PROBLEM:
Copy, exactly and without additions, every line in the records below from the one holding "M122 237 137 221 213 26" through the one holding "26 1561 169", both ends included.

PROVIDED DATA:
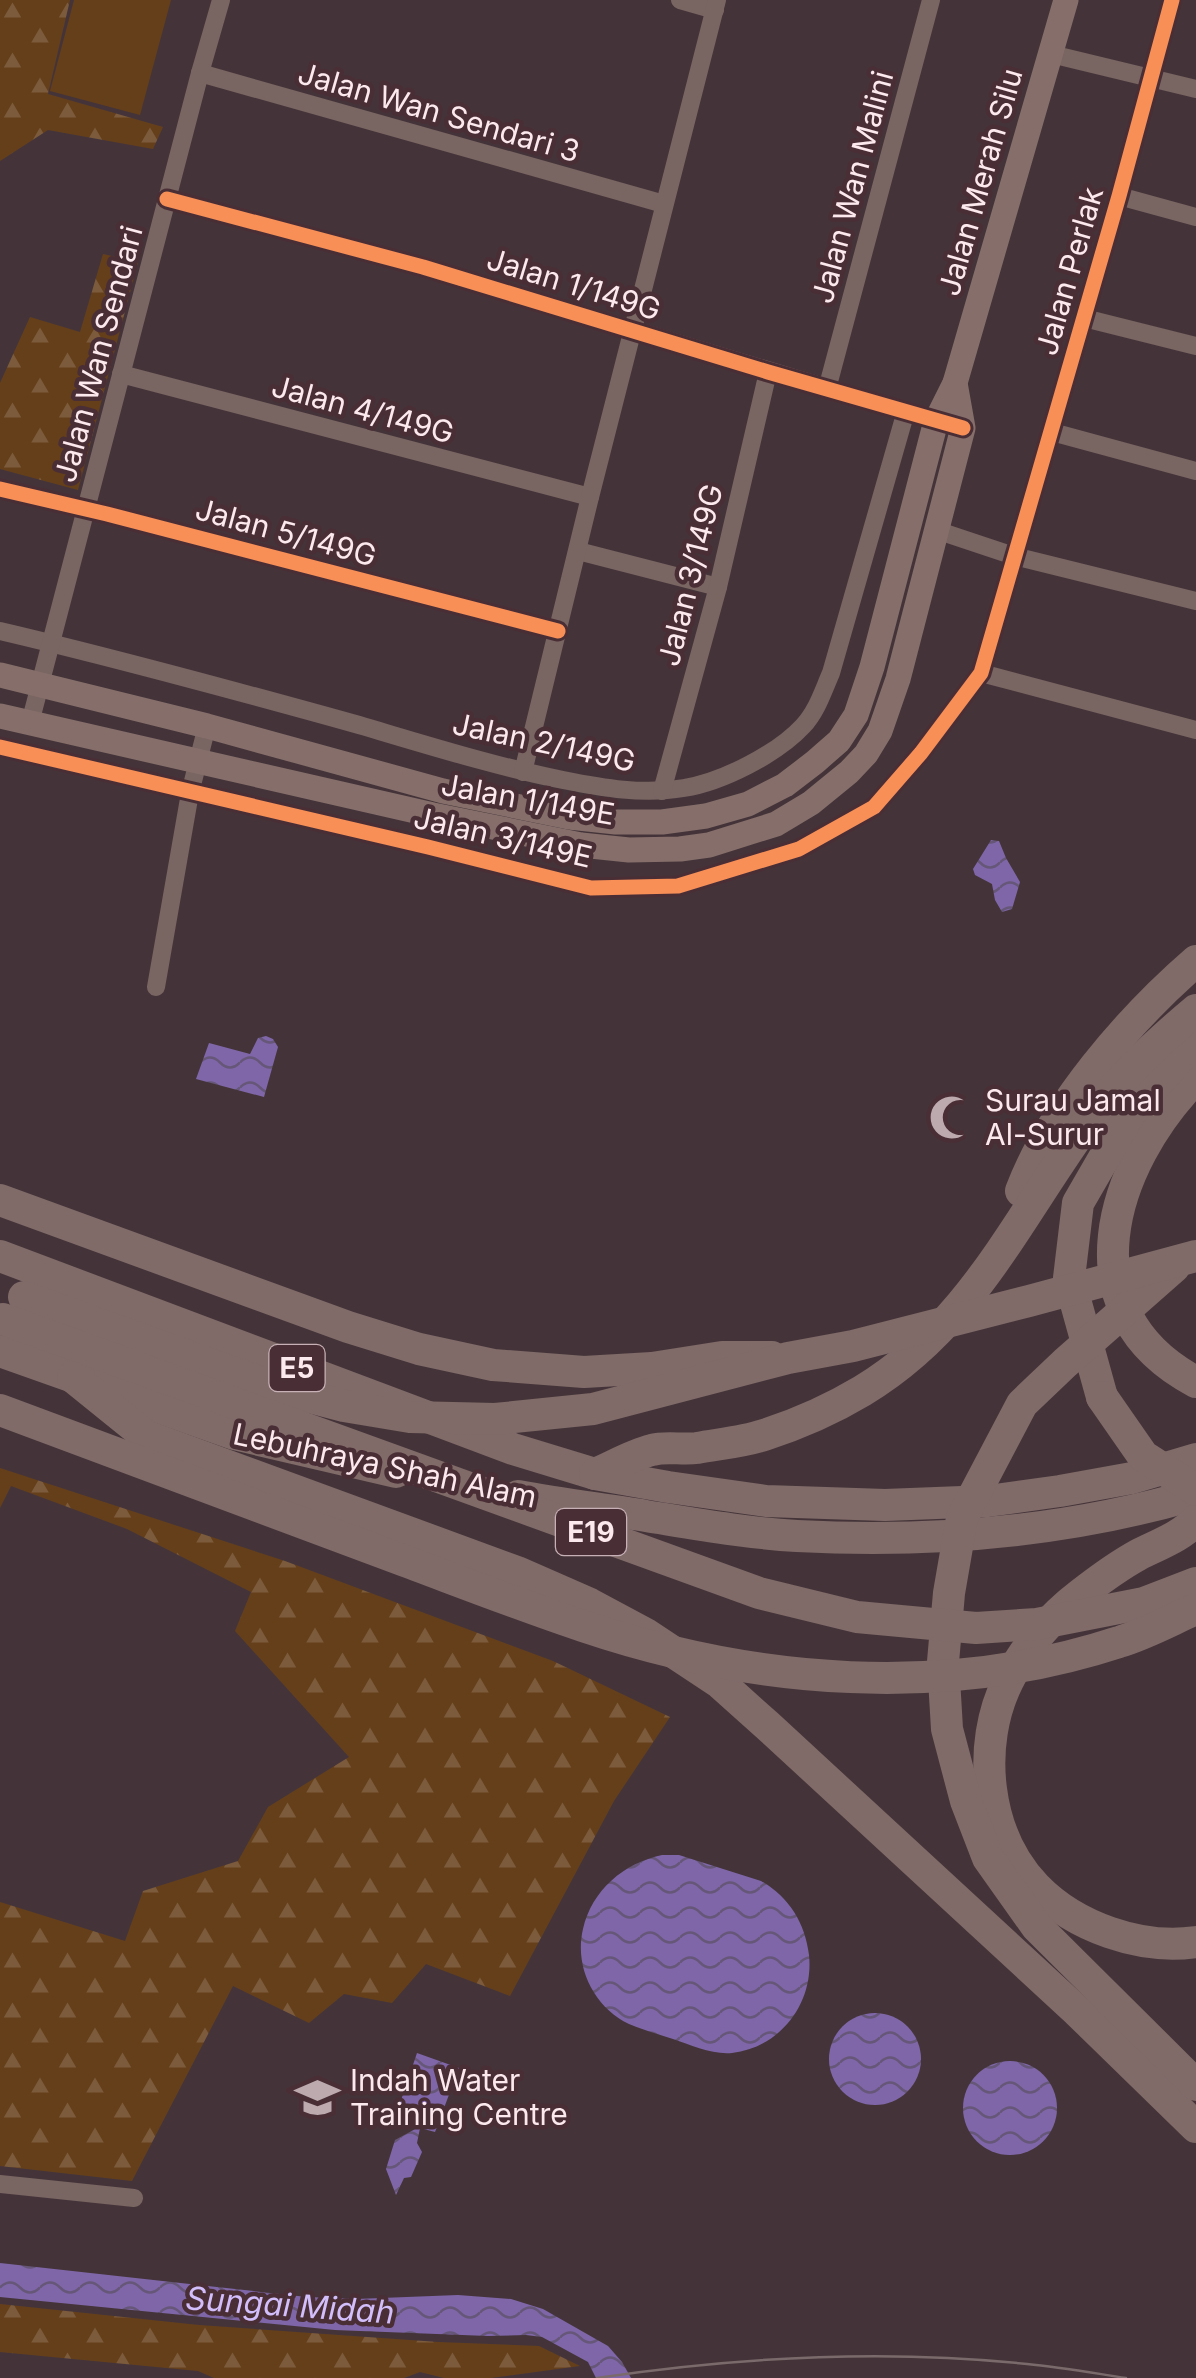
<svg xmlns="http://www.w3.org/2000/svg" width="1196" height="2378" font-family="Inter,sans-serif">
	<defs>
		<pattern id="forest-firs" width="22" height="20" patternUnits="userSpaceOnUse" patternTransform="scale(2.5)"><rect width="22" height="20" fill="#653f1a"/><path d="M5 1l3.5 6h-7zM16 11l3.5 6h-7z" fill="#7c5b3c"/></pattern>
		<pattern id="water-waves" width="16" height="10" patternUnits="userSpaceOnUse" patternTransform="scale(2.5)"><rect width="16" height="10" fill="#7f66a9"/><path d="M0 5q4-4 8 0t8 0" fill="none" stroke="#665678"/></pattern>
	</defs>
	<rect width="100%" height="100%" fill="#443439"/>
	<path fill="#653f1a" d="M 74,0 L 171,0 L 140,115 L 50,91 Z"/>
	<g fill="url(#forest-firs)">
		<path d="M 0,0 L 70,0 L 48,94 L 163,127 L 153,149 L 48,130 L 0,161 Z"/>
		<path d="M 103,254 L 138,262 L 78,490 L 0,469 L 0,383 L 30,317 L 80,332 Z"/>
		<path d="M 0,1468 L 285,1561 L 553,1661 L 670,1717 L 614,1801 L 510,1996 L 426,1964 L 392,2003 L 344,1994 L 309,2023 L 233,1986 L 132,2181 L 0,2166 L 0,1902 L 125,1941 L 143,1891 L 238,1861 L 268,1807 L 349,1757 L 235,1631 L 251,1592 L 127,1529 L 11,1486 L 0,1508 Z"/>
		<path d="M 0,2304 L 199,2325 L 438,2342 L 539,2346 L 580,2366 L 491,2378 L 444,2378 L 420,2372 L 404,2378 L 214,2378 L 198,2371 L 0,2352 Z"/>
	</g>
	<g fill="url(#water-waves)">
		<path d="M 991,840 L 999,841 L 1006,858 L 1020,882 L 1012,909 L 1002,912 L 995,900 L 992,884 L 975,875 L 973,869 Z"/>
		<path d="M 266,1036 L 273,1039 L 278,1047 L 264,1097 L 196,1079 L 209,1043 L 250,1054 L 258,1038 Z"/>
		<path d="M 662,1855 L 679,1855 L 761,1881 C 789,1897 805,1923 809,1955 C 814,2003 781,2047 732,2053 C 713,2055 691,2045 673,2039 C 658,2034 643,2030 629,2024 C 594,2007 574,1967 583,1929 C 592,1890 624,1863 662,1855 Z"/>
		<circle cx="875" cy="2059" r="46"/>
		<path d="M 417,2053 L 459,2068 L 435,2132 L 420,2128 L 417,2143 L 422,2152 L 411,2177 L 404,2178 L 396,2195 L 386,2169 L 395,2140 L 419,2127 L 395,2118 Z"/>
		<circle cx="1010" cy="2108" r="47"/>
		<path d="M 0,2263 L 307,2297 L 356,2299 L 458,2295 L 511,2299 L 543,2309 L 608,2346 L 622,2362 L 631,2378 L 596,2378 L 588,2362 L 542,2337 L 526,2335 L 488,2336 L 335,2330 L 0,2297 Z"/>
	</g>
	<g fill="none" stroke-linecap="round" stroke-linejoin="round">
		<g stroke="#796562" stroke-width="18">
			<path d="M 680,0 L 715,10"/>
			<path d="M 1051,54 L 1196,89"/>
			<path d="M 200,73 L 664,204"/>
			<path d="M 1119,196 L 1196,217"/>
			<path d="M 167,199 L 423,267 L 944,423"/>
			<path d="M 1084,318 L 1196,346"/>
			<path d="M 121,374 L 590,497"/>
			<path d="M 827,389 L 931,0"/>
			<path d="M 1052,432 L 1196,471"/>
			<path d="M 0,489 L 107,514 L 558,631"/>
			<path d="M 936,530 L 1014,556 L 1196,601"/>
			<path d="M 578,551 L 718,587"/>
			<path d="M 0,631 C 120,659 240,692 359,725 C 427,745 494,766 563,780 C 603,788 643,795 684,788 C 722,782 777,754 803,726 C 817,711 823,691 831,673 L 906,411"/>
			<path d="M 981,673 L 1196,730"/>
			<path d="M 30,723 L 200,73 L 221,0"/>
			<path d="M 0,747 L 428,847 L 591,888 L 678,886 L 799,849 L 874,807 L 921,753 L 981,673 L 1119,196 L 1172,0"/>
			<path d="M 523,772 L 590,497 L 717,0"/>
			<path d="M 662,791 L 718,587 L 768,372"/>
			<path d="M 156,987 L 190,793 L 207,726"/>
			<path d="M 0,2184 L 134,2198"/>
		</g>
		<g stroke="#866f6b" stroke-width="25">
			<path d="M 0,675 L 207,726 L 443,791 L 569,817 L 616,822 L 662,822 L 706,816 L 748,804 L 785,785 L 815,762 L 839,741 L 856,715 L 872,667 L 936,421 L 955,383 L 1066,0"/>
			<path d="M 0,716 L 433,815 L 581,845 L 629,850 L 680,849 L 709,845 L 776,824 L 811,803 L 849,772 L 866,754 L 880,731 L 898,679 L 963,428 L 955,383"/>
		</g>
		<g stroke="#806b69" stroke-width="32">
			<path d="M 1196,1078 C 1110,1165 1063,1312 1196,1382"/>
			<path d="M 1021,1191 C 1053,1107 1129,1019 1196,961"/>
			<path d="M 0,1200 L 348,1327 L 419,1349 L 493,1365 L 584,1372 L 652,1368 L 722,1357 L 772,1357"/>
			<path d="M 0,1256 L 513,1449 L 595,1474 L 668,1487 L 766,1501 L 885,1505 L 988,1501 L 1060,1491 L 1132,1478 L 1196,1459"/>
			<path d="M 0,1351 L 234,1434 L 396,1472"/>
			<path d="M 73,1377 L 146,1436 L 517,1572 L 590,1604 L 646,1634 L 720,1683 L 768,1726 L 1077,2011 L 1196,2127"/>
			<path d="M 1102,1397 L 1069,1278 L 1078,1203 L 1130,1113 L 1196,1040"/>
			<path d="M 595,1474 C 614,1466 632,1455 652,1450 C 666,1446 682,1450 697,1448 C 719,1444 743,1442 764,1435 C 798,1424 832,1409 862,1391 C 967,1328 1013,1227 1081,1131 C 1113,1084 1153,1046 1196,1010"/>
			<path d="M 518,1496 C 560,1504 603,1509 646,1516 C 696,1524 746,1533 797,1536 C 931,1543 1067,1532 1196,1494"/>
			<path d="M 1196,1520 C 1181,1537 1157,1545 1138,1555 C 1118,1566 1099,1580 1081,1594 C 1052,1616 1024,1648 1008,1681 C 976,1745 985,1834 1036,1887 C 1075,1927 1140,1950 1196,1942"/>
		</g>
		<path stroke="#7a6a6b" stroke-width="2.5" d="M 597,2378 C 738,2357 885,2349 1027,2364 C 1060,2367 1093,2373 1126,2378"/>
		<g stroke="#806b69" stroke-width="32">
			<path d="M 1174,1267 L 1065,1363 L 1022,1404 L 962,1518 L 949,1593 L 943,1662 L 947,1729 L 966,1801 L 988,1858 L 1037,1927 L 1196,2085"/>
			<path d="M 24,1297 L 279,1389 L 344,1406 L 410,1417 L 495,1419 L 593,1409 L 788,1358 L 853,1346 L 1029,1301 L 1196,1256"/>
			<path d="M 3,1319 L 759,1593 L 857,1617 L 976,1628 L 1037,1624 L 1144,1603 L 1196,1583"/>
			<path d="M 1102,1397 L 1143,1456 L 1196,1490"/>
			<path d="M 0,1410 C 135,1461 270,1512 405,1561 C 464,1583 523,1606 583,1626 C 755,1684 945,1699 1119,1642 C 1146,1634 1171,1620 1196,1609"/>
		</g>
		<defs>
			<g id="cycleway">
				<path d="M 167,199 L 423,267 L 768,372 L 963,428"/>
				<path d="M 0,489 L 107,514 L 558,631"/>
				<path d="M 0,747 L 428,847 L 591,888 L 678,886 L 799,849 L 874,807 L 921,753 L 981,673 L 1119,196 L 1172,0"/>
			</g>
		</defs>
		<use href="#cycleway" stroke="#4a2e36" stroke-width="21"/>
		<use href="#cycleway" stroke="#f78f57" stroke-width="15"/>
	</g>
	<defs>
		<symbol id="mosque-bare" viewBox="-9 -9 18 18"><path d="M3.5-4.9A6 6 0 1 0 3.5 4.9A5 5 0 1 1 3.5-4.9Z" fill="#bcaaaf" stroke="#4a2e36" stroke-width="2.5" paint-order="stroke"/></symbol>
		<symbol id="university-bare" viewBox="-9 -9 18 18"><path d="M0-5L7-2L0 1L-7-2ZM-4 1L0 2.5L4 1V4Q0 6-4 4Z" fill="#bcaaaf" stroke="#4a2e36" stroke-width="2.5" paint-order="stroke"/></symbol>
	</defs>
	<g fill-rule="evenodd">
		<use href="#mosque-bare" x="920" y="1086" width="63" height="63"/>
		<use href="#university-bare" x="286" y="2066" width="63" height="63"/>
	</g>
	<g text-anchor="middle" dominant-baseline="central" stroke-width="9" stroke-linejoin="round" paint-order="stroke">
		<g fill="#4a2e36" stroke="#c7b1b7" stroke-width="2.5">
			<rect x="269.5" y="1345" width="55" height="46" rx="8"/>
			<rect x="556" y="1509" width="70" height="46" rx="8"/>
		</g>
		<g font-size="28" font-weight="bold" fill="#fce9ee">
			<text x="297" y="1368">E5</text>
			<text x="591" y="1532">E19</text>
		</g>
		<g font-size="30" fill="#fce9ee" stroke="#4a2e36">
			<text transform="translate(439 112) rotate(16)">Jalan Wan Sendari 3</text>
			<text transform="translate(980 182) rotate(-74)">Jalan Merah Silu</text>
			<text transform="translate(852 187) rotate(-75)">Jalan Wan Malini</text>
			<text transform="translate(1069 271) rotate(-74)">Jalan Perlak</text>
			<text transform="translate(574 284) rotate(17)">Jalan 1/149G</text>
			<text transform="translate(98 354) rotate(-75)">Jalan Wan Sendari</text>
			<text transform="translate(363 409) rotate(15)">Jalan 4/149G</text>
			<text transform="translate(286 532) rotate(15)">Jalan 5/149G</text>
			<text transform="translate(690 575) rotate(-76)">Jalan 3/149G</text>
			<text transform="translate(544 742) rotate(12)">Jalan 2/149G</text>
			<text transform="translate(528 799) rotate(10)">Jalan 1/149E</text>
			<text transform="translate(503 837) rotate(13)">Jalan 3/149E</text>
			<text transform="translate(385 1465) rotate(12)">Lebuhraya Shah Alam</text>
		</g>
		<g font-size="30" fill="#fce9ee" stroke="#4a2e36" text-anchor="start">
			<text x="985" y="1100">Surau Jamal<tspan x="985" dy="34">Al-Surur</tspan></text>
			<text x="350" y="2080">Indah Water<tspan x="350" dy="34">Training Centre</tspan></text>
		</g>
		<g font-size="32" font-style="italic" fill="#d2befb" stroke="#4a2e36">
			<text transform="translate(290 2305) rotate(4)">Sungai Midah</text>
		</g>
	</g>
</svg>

...

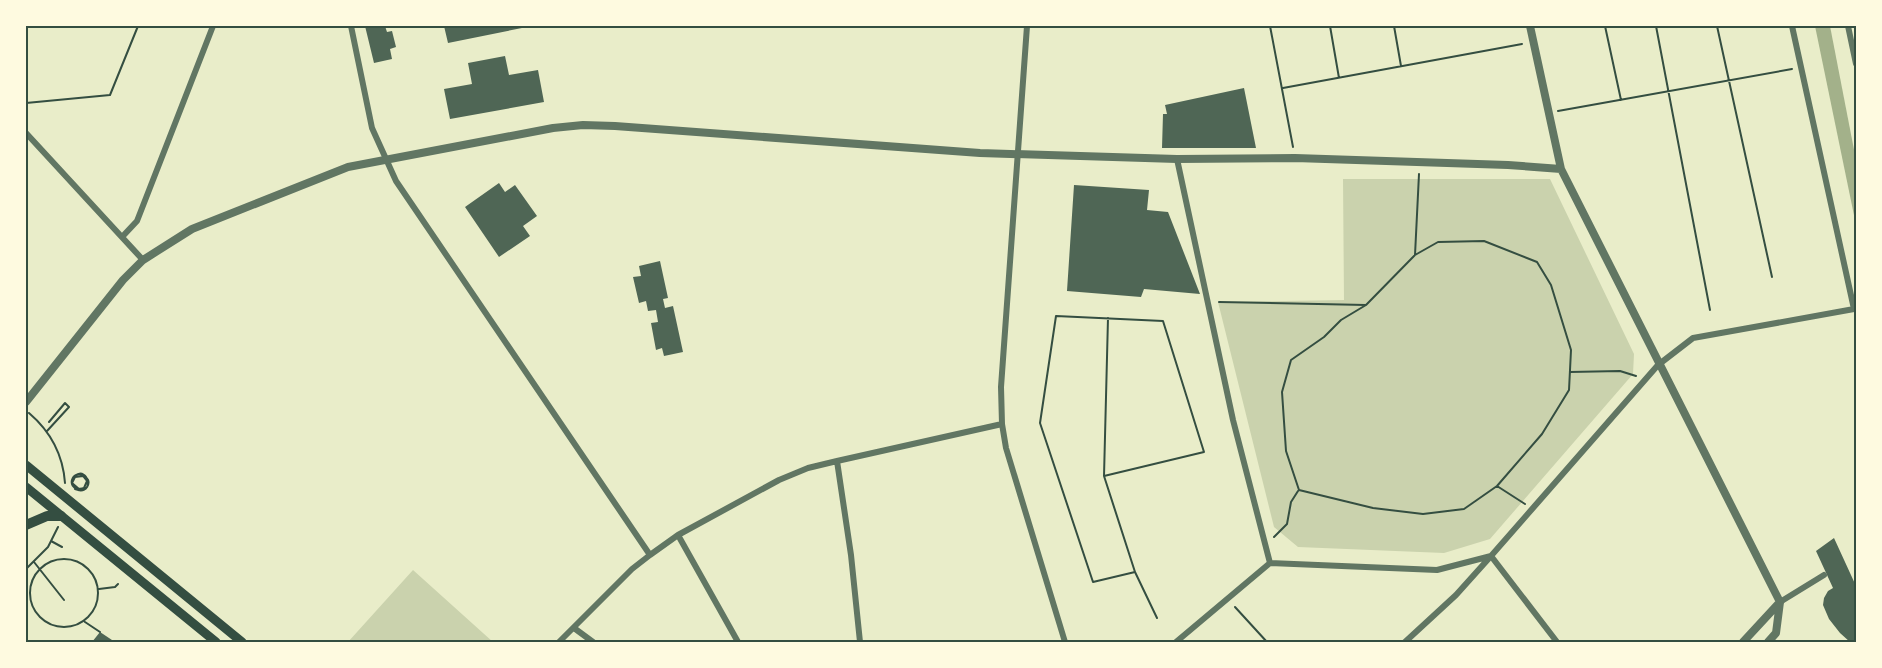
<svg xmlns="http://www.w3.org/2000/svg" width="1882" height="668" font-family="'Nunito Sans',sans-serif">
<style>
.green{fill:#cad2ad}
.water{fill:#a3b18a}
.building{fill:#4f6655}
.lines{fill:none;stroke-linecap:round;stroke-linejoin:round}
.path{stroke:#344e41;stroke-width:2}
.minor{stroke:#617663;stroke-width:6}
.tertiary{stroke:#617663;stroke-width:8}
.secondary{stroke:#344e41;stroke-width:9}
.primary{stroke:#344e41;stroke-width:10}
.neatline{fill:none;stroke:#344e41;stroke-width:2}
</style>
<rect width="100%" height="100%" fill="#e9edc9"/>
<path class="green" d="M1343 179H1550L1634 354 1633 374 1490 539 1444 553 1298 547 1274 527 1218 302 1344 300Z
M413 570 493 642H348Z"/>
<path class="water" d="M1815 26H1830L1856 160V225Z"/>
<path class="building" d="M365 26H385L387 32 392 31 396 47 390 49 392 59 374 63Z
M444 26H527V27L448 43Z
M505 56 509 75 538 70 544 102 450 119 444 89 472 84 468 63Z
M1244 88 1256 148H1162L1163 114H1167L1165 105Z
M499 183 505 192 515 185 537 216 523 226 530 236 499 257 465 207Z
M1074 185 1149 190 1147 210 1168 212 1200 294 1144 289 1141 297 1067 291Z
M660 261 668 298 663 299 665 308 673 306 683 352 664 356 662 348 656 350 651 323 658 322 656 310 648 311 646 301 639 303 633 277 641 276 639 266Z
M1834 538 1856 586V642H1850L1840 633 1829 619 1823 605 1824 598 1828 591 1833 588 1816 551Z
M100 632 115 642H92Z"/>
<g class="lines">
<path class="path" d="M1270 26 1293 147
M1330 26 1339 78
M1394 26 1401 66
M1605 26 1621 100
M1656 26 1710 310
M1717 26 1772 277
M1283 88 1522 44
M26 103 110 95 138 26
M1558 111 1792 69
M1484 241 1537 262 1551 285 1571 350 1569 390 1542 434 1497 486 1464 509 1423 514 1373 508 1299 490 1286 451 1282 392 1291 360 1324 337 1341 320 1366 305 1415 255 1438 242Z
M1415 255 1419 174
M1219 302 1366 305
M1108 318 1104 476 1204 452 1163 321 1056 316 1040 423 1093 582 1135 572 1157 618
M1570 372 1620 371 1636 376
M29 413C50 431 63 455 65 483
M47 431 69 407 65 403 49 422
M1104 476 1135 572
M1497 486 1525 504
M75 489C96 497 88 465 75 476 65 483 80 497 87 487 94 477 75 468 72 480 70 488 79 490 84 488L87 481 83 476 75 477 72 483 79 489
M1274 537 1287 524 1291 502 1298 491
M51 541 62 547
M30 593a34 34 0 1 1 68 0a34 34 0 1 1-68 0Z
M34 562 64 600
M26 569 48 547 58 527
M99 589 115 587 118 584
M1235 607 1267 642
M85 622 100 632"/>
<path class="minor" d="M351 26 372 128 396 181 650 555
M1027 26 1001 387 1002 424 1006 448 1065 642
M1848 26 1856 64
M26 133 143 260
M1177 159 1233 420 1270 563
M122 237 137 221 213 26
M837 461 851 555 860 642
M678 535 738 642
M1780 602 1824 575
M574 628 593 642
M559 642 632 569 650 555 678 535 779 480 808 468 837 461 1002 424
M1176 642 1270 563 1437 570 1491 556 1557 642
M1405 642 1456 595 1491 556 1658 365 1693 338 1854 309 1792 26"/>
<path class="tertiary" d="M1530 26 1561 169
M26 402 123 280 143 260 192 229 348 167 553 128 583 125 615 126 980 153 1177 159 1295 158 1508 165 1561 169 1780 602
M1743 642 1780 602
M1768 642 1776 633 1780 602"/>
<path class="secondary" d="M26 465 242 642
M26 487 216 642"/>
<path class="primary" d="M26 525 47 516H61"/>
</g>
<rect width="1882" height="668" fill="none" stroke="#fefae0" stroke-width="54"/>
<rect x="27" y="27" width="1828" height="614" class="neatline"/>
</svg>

RESULT FOR THIS TASK:
M122 237 137 221 213 26
M837 461 851 555 860 642
M678 535 738 642
M1780 602 1824 575
M574 628 593 642
M559 642 632 569 650 555 678 535 779 480 808 468 837 461 1002 424
M1176 642 1270 563 1437 570 1491 556 1557 642
M1405 642 1456 595 1491 556 1658 365 1693 338 1854 309 1792 26"/>
<path class="tertiary" d="M1530 26 1561 169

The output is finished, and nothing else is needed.